- [Raw data]:
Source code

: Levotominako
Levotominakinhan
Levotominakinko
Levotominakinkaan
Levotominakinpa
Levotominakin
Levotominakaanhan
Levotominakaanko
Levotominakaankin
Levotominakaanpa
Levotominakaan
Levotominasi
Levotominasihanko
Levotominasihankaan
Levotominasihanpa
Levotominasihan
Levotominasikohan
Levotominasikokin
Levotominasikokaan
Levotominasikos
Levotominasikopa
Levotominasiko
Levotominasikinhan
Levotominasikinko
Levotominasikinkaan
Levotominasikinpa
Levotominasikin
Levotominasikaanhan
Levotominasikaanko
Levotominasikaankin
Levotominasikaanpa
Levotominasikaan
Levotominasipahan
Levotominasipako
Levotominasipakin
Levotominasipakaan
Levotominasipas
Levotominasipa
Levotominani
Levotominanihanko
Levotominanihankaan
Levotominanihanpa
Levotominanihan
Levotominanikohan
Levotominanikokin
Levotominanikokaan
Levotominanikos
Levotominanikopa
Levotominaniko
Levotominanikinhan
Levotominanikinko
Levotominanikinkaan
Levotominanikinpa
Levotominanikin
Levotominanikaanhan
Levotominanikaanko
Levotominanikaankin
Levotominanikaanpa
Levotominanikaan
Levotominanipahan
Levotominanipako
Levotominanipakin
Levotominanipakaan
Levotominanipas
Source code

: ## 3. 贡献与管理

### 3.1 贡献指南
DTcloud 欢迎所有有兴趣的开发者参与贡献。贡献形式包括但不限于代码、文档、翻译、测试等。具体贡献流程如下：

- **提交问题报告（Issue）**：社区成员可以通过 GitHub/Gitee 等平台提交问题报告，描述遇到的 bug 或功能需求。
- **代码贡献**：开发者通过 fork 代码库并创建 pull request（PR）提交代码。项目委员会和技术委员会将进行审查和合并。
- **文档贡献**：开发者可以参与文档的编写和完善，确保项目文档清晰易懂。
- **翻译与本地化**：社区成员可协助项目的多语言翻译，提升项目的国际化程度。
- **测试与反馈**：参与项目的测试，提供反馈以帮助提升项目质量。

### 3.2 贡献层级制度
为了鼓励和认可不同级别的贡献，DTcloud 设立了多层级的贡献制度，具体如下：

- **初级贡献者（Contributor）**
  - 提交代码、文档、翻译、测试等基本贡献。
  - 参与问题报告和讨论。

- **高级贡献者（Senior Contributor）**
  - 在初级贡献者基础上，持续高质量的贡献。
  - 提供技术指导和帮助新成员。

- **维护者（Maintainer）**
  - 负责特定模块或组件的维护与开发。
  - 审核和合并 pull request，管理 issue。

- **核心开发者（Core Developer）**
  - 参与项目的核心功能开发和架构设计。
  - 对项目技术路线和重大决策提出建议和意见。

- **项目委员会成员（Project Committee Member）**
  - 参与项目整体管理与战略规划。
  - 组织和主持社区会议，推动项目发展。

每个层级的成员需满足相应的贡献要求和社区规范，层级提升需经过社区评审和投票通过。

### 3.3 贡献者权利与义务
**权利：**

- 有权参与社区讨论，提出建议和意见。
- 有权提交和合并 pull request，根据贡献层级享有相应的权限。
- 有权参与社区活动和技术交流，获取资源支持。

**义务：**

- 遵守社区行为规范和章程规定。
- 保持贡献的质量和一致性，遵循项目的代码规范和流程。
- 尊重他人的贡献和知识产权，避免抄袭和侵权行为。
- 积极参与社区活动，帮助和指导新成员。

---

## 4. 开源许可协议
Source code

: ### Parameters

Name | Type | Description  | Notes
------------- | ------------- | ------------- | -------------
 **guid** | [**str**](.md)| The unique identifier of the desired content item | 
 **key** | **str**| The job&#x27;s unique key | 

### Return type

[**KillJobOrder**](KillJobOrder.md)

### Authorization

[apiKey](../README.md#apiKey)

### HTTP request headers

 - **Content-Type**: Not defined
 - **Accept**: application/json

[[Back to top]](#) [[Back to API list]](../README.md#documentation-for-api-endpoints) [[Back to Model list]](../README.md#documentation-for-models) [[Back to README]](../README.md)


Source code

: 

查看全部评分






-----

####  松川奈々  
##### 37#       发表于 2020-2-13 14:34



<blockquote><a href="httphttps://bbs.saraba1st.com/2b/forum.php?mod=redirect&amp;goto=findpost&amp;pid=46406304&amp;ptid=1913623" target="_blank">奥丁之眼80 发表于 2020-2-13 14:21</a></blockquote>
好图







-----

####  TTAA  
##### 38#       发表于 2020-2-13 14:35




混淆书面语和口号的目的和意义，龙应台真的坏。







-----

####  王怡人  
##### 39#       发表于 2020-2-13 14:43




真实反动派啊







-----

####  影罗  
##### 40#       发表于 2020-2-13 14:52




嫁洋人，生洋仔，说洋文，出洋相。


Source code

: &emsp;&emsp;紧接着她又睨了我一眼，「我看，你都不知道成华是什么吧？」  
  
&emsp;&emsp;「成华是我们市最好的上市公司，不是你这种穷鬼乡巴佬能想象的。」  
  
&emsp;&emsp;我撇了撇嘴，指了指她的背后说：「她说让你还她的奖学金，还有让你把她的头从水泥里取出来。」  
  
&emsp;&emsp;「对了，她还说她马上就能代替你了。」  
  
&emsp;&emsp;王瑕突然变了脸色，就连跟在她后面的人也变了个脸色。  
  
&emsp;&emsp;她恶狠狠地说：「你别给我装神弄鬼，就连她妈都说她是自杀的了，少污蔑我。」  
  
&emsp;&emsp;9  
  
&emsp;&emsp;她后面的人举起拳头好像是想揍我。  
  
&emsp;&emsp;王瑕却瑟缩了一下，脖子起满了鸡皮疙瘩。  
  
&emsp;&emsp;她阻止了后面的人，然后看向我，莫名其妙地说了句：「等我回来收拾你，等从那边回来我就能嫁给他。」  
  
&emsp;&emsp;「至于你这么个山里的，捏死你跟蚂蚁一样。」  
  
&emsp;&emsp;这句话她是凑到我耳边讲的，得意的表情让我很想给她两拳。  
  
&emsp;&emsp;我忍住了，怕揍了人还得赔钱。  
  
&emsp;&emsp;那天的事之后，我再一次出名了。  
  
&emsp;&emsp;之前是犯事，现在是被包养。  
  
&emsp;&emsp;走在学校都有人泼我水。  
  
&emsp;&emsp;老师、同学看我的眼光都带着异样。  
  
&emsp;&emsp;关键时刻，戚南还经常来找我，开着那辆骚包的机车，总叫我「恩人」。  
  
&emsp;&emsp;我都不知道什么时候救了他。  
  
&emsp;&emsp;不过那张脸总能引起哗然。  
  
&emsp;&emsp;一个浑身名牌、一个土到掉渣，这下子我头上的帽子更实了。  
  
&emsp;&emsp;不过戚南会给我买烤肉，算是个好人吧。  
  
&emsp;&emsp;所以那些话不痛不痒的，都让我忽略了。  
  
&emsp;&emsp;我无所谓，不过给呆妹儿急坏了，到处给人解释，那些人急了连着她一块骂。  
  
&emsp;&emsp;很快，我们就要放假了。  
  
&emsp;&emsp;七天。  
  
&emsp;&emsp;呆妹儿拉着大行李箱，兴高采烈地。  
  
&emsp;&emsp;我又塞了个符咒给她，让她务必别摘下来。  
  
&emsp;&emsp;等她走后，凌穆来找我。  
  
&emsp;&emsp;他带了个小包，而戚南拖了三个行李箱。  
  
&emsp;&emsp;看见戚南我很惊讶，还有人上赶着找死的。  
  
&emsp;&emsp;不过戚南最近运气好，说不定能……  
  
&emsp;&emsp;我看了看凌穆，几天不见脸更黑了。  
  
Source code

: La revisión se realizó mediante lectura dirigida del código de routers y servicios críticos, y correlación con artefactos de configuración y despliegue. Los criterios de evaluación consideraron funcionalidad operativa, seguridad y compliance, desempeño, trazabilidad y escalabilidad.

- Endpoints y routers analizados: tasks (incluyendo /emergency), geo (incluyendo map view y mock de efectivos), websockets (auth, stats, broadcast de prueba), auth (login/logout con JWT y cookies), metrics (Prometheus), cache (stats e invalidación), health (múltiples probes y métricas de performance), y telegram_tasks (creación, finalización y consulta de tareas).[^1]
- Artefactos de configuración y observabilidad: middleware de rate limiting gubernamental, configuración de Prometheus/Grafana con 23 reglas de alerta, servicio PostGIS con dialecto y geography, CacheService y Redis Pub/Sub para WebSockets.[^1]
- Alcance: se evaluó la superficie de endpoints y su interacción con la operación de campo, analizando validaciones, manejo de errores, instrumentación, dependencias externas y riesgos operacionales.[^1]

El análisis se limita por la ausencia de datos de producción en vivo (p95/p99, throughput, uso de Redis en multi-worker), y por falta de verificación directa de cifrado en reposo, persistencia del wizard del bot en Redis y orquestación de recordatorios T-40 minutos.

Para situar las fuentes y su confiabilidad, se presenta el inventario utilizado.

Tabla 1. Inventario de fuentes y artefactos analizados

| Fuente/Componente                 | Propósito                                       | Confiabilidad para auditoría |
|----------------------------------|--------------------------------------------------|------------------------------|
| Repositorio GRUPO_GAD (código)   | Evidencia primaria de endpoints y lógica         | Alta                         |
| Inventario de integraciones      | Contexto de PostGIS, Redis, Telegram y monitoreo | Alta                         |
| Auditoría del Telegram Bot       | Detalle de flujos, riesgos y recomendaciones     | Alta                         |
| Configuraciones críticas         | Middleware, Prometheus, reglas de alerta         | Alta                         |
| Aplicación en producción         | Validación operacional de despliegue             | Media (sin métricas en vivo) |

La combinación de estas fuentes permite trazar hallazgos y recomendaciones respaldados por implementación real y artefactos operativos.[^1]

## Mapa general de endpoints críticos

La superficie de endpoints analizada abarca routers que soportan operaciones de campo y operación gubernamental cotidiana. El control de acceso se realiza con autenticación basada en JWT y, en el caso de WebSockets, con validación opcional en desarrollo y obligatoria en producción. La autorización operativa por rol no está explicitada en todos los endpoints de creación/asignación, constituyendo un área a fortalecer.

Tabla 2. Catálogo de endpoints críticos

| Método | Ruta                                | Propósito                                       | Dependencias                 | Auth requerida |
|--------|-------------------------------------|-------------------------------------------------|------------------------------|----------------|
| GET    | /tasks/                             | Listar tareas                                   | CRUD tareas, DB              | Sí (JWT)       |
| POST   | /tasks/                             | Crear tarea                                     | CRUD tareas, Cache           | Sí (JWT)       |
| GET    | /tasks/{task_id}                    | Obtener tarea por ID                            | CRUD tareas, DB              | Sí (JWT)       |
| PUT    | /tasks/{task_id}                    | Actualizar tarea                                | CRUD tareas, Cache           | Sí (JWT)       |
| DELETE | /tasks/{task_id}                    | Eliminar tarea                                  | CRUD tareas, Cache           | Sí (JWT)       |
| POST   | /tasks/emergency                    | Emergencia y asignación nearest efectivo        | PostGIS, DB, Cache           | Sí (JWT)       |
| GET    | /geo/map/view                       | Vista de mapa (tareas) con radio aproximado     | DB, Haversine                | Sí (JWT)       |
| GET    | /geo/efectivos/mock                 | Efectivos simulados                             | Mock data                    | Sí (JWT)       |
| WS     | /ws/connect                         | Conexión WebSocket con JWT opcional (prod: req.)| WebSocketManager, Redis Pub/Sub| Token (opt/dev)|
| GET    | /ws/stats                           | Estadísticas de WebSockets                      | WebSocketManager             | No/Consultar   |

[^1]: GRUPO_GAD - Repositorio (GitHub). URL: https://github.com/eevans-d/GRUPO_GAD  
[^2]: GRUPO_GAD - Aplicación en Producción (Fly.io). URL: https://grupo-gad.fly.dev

- [Problem requirements]: Lines holding "riesgos" are the ones to copy; find all of them in the listing.

- [Answer below]:
- Alcance: se evaluó la superficie de endpoints y su interacción con la operación de campo, analizando validaciones, manejo de errores, instrumentación, dependencias externas y riesgos operacionales.[^1]
| Auditoría del Telegram Bot       | Detalle de flujos, riesgos y recomendaciones     | Alta                         |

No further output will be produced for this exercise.